Language models serve as the cornerstone of modern natural language processing (NLP) applications and open up a new paradigm of having a single general purpose system address a range of downstream tasks. As the field of artificial intelligence (AI), machine learning (ML), and NLP continues to grow, possessing a deep understanding of language models becomes essential for scientists and engineers alike. This course is designed to provide students with a comprehensive understanding of language models by walking them through the entire process of developing their own. Drawing inspiration from operating systems courses that create an entire operating system from scratch, we will lead students through every aspect of language model creation, including data collection and cleaning for pre-training, transformer model construction, model training, and evaluation before deployment.
Prerequisites
-
Proficiency in Python
The majority of class assignments will be in Python. Unlike most other AI classes, students will be given minimal scaffolding. The amount of code you will write will be at least an order of magnitude greater than for other classes. Therefore, being proficient in Python and software engineering is paramount.
-
Experience with deep learning and systems optimization
A significant part of the course will involve making neural language models run quickly and efficiently on GPUs across multiple machines. We expect students to be able to have a strong familiarity with PyTorch and know basic systems concepts like the memory hierarchy.
-
College Calculus, Linear Algebra (e.g. MATH 51, CME 100)

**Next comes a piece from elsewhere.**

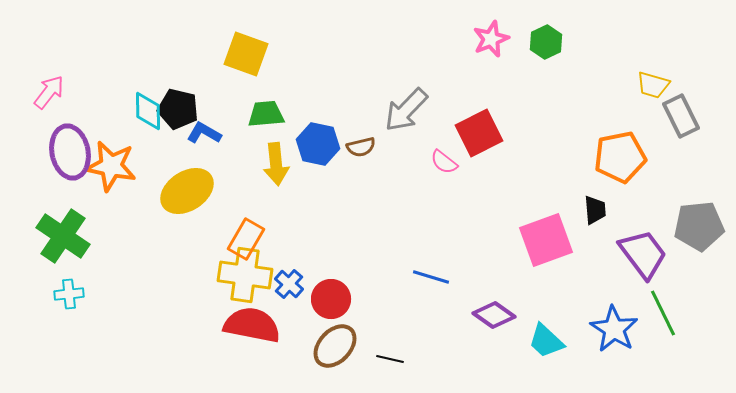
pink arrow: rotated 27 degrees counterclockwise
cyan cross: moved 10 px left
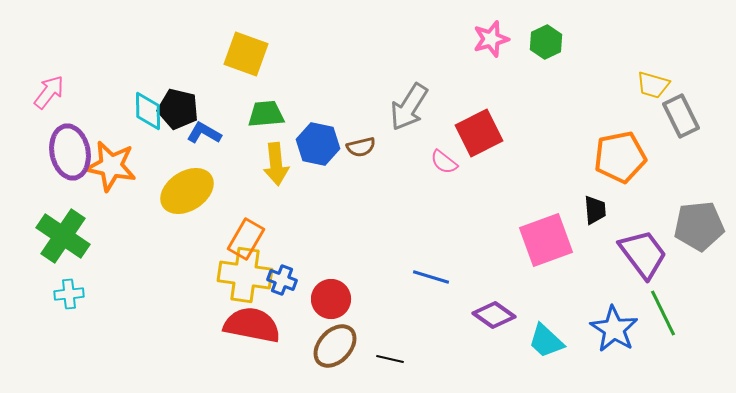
pink star: rotated 6 degrees clockwise
gray arrow: moved 3 px right, 3 px up; rotated 12 degrees counterclockwise
blue cross: moved 7 px left, 4 px up; rotated 20 degrees counterclockwise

You should be comfortable understanding matrix/vector notation and operations.
-
Basic Probability and Statistics (e.g. CS 109 or equivalent)
You should know the basics of probabilities, Gaussian distributions, mean, standard deviation, etc.
-
Machine Learning (e.g. CS221, CS229, CS230, CS124, CS224N)
You should be comfortable with the basics of machine learning and deep learning.
Note that this is a 5-unit class. This is a very implementation-heavy class, so please allocate enough time for it.